Este último verso supone una revelación: el azar o divinas voluntades hacen que el niño ignore o desdeñe el fracaso. Él representa, así, al hombre en un medio agreste que puede resultar hostil o incluso indomable para los forasteros, pero ameno y gratificante para el que vive a diario con él, en una suerte de espacio lúdico de convivencia fraterna. Porque el río es vida y tiene voces: es hosco y violento en los días de creciente, pero manso y sumiso en el invierno. Es la afirmación del hombre frente a la incertidumbre del diario vivir.
Más allá del río
En La piedra alada (2005) encontramos el poema “El vado”, que confirma la notoria influencia del río en el universo poético de Watanabe. En los versos iniciales leemos: “Si vas por la playa donde se vadea el río / verás, / plantadas en el limo, largas varas de eucalipto. Están allí / para los caminantes que van a la otra ribera. / Una será tu cayado: / con ella tantearás, sin riesgo, / un camino / entre las aguas turbias / y las piedras de resbaloso musgo”.

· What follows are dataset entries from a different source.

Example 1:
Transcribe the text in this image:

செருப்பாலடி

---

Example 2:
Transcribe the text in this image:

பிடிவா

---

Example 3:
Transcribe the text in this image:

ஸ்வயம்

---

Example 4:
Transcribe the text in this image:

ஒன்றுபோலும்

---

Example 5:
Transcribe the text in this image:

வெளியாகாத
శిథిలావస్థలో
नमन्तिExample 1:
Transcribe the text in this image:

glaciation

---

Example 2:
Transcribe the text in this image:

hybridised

Watanabe nos conduce por el sendero del río. Es el labriego, el bracero, el guía, el conocedor del monte ribereño, que tiene el encargo de descubrirnos las tierras por nosotros ignoradas. “Una será tu cayado”, nos dice, refiriéndose a las varas de eucalipto, como si para tal ofrecimiento él hubiera sido destinado. Porque sabe que no siempre el río-vida es apacible, sino turbulento y tantas veces traicionero. Pero también, el guía nos advierte que no somos los únicos caminantes, por eso: “Cuida de dejar hundida la vara / con gratitud / en la otra orilla: otro viene. / Acaso mi padre... / acaso yo / que regreso, retrasado y viejo, / mirando ansioso mi pueblo...”.

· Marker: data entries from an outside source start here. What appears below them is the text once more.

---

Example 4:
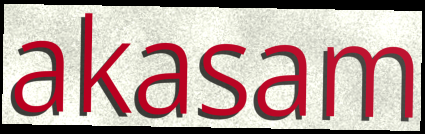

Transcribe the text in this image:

akasam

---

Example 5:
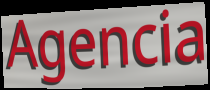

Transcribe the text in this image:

AgenciaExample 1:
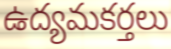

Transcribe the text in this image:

ఉద్యమకర్తలు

El poeta se convierte en el agudo observador de la naturaleza y el encargado de develar la verdadera intimidad entre ella y el hombre para que la vida continúe por su cauce sin desbordarse.
Todos vadean el río-vida: los labriegos, nosotros, su padre, él mismo. Pero en los tres últimos versos de este poema se percibe claramente cierta nostalgia de quien ha trajinado ya muchos senderos, ha sentido tempranamente la cercanía de la muerte y ahora añora el primigenio hogar. Por eso en el último verso nos hace una última advertencia: “Deja el cayado clavado en el limo”.
Y esta advertencia es también una esperanza.
Epílogo
Pese a que Laredo ya no es hoy el pueblo que conoció Watanabe, muchos de los ambientes donde transcurrió su niñez aún perviven: ir al río y encontrar las varas de eucalipto; subir a los barrancos de Conache y corretear lagartijas; tener sed y beber del ojo de agua; tener hambre y sentarse al pie de los cañaverales; o estar en el pueblo, y oír todavía la vieja campana de la escuela rural José Ignacio Chopitea, donde estudió.
Pero el río, la gran metáfora de la existencia que fue para Heraud, constituye en Watanabe uno de los espacios privilegiados, desde el cual ha revelado la vida provinciana que le tocó vivir, con su elegante, sutil e irónica nostalgia.
Parece que en Laredo la vida todavía lo estuviera esperando.